Diagnostic Workup for Hypoparathyroidism
The diagnostic workup for hypoparathyroidism should include measurement of serum calcium, phosphate, PTH, magnesium, alkaline phosphatase (ALP), and vitamin D levels, with confirmation of low or inappropriately normal PTH in the setting of hypocalcemia and hyperphosphatemia. 1
Initial Laboratory Evaluation
- Serum calcium: Typically low (hypocalcemia)
- Serum phosphate: Typically elevated (hyperphosphatemia)
- Parathyroid hormone (PTH): Low or inappropriately normal relative to calcium levels
- Magnesium: To exclude hypomagnesemia as a cause of functional hypoparathyroidism
- 25-hydroxyvitamin D: To exclude vitamin D deficiency
- 1,25-dihydroxyvitamin D: Typically low due to lack of PTH-stimulated 1-alpha-hydroxylase activity
- Alkaline phosphatase (ALP): To assess bone turnover
- Serum creatinine: To assess kidney function
Additional Testing
- Urinary calcium excretion: 24-hour urine collection to assess for hypercalciuria
- Urinary phosphate: To calculate maximum tubular reabsorption of phosphate (TmP/GFR)

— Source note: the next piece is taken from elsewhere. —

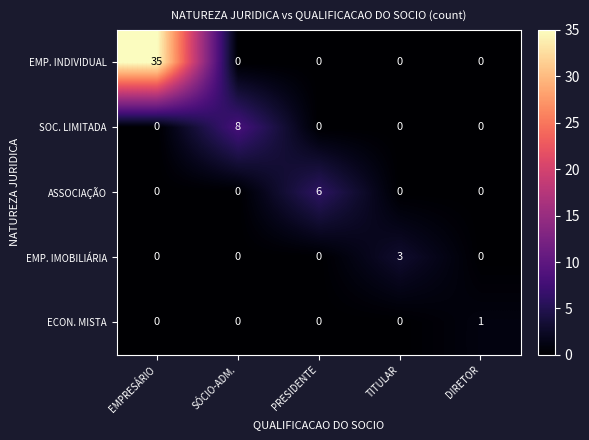

What is the total value across all series at SÓCIO-ADM.?

8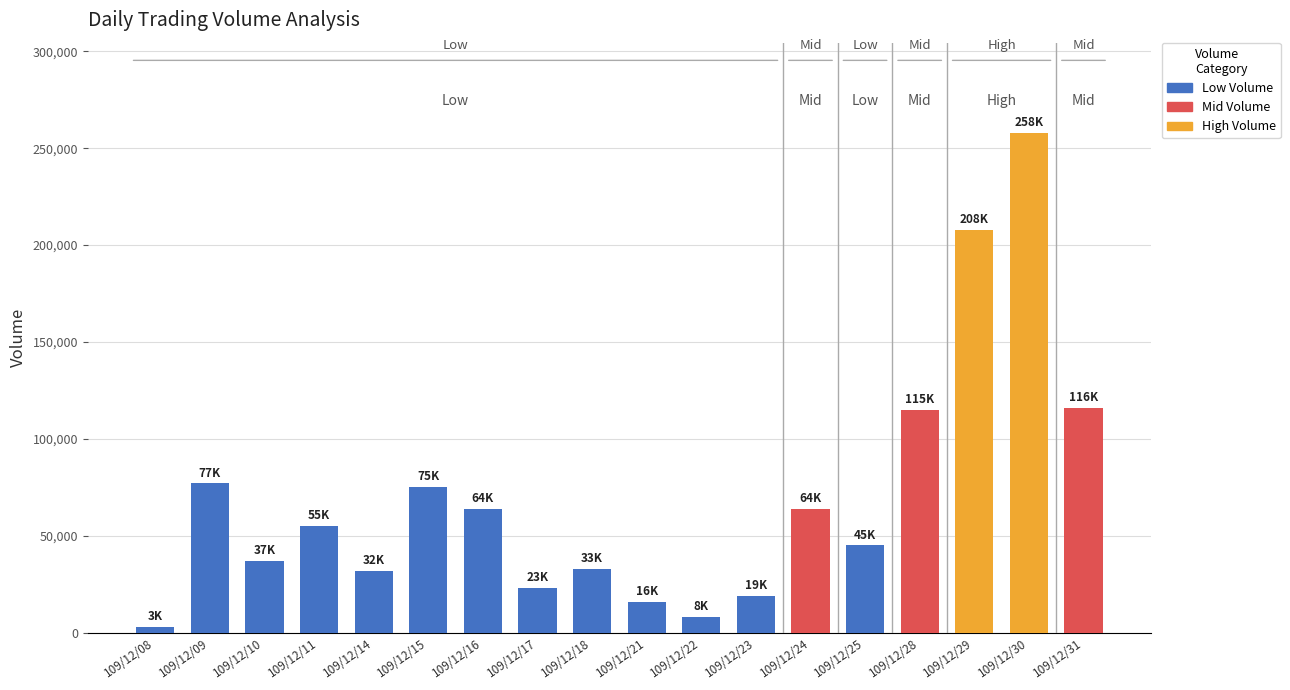

What is the smallest value displayed?

3000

- Urinary markers: Measure urinary excretion of amino acids, glucose, and low-molecular-weight proteins to exclude renal Fanconi syndrome 2
- Serum bicarbonate: To exclude metabolic acidosis 2
Differential Diagnosis Considerations
It's essential to differentiate between various causes of hypocalcemia:
- Primary hypoparathyroidism: Low PTH with hypocalcemia
- Pseudohypoparathyroidism: Elevated PTH with hypocalcemia due to PTH resistance
- Secondary causes: Hypomagnesemia, vitamin D deficiency
- Other causes of renal phosphate wasting: Various genetic disorders affecting phosphate handling 2
Genetic Testing
- Genetic analysis should be considered to confirm clinical diagnosis, especially in cases of suspected congenital hypoparathyroidism 2
- If molecular genetic analysis is not available, family history and biochemical profile can support diagnosis 2
Imaging Studies
- Renal ultrasonography: To detect nephrocalcinosis or kidney stones, especially in chronic cases
- Brain imaging (MRI): If neurological symptoms are present, to evaluate for basal ganglia calcifications
- Dental orthopantomogram: To evaluate for dental abnormalities in chronic cases 2
Monitoring Parameters
Once diagnosed, regular monitoring should include:
- Serum calcium: Initially weekly during dose titration, then monthly when stable
- Serum phosphate: Same schedule as calcium
- PTH levels: Every 3-6 months
- Urinary calcium excretion: Periodically to assess for hypercalciuria
- Renal function tests: To monitor for potential complications of treatment 3
Treatment Initiation
After diagnosis, treatment typically begins with:
- Oral calcium supplements: Usually calcium carbonate (40% elemental calcium) or calcium citrate (21% elemental calcium) for those with achlorhydria or on proton pump inhibitors 4
- Activated vitamin D (calcitriol): Starting dose of 0.25 mcg/day, titrated based on serum calcium levels 5
- Dietary calcium intake: Ensure adequate intake of 600-1200 mg daily 5
Pitfalls to Avoid
- Don't miss hypomagnesemia: Both hypomagnesemia and hypermagnesemia can cause functional hypoparathyroidism 1
- Don't overlook pseudohypoparathyroidism: Check PTH levels to differentiate from true hypoparathyroidism
- Don't delay treatment of severe hypocalcemia: Corrected calcium <1.9 mmol/L requires immediate IV calcium administration 1
- Don't forget to exclude other causes: Autoimmune disorders, genetic abnormalities, and infiltrative disorders can all cause hypoparathyroidism 1
The workup for hypoparathyroidism requires a systematic approach to confirm the diagnosis, identify the underlying cause, and guide appropriate treatment to prevent complications and improve quality of life.